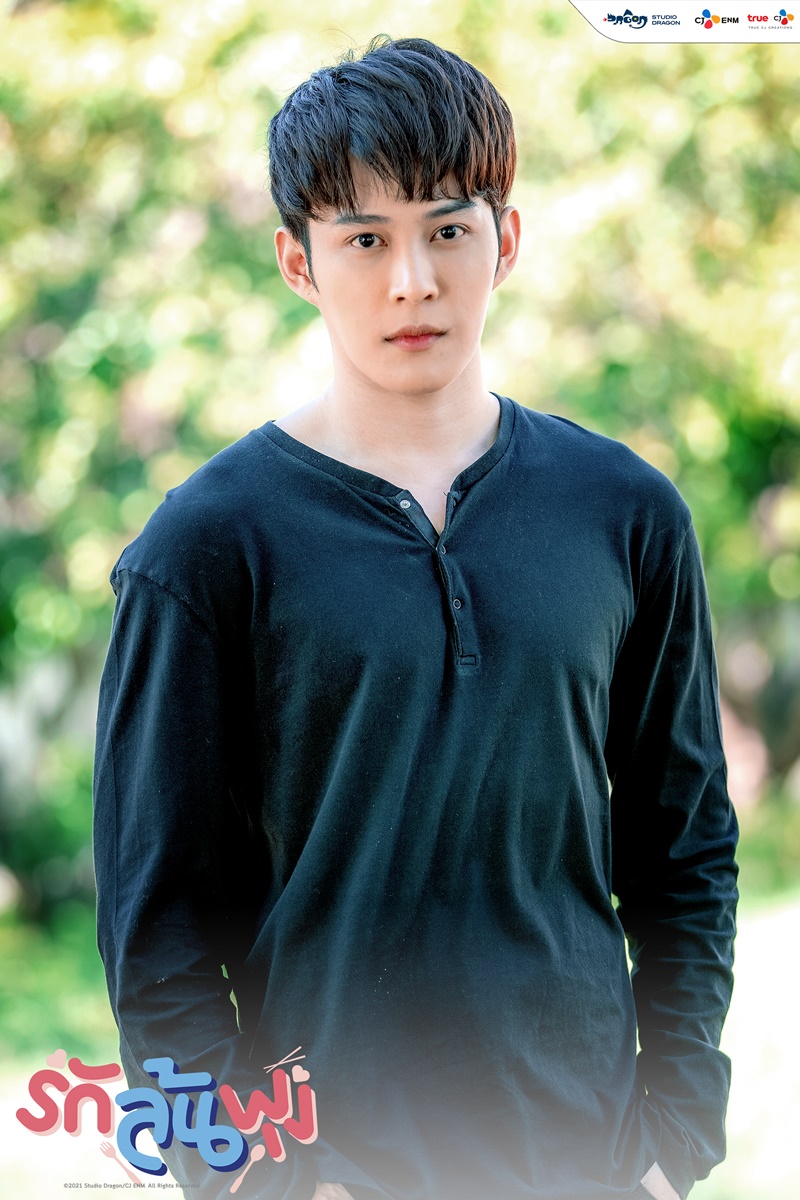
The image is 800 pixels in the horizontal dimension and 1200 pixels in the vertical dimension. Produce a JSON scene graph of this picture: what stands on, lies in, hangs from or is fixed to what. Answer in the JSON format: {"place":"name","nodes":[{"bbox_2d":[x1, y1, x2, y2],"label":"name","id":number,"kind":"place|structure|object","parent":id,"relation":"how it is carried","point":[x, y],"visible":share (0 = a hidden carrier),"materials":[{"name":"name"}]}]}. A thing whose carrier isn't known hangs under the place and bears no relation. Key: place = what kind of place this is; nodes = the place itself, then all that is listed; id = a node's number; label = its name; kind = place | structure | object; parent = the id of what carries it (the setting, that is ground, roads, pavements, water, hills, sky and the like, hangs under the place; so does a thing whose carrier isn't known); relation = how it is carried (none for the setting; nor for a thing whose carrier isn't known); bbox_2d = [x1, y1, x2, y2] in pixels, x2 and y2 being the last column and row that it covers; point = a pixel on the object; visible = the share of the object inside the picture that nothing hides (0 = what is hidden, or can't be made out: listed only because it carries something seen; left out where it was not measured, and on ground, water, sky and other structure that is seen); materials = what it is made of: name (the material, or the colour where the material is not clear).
{"place":"outdoors","nodes":[
{"label":"outdoors","id":0,"kind":"place"},
{"bbox_2d":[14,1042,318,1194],"label":"logo","id":1,"kind":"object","parent":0,"point":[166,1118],"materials":[{"name":"multicoloured"}]},
{"bbox_2d":[0,844,799,1199],"label":"lawn","id":2,"kind":"structure","parent":0,"point":[733,1053],"materials":[{"name":"green plant"}]},
{"bbox_2d":[0,0,798,925],"label":"tree","id":3,"kind":"object","parent":2,"relation":"on","point":[253,130],"visible":0.63,"materials":[{"name":"green plant"}]},
{"bbox_2d":[91,27,737,1199],"label":"man","id":4,"kind":"object","parent":2,"relation":"on","point":[379,292],"visible":0.98},
{"bbox_2d":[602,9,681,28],"label":"logo","id":5,"kind":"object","parent":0,"point":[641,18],"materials":[{"name":"blue"}]},
{"bbox_2d":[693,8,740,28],"label":"logo","id":6,"kind":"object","parent":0,"point":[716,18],"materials":[{"name":"multicoloured"}]},
{"bbox_2d":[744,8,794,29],"label":"logo","id":7,"kind":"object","parent":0,"point":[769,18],"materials":[{"name":"multicoloured"}]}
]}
---*---
Please retype the records above exactly, excluding every picture.

The image is 800 pixels in the horizontal dimension and 1200 pixels in the vertical dimension. Produce a JSON scene graph of this picture: what stands on, lies in, hangs from or is fixed to what. Answer in the JSON format: {"place":"name","nodes":[{"bbox_2d":[x1, y1, x2, y2],"label":"name","id":number,"kind":"place|structure|object","parent":id,"relation":"how it is carried","point":[x, y],"visible":share (0 = a hidden carrier),"materials":[{"name":"name"}]}]}. A thing whose carrier isn't known hangs under the place and bears no relation. Key: place = what kind of place this is; nodes = the place itself, then all that is listed; id = a node's number; label = its name; kind = place | structure | object; parent = the id of what carries it (the setting, that is ground, roads, pavements, water, hills, sky and the like, hangs under the place; so does a thing whose carrier isn't known); relation = how it is carried (none for the setting; nor for a thing whose carrier isn't known); bbox_2d = [x1, y1, x2, y2] in pixels, x2 and y2 being the last column and row that it covers; point = a pixel on the object; visible = the share of the object inside the picture that nothing hides (0 = what is hidden, or can't be made out: listed only because it carries something seen; left out where it was not measured, and on ground, water, sky and other structure that is seen); materials = what it is made of: name (the material, or the colour where the material is not clear).
{"place":"outdoors","nodes":[
{"label":"outdoors","id":0,"kind":"place"},
{"bbox_2d":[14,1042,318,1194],"label":"logo","id":1,"kind":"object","parent":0,"point":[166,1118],"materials":[{"name":"multicoloured"}]},
{"bbox_2d":[0,844,799,1199],"label":"lawn","id":2,"kind":"structure","parent":0,"point":[733,1053],"materials":[{"name":"green plant"}]},
{"bbox_2d":[0,0,798,925],"label":"tree","id":3,"kind":"object","parent":2,"relation":"on","point":[253,130],"visible":0.63,"materials":[{"name":"green plant"}]},
{"bbox_2d":[91,27,737,1199],"label":"man","id":4,"kind":"object","parent":2,"relation":"on","point":[379,292],"visible":0.98},
{"bbox_2d":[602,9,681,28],"label":"logo","id":5,"kind":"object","parent":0,"point":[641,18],"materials":[{"name":"blue"}]},
{"bbox_2d":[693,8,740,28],"label":"logo","id":6,"kind":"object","parent":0,"point":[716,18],"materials":[{"name":"multicoloured"}]},
{"bbox_2d":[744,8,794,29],"label":"logo","id":7,"kind":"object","parent":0,"point":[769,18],"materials":[{"name":"multicoloured"}]}
]}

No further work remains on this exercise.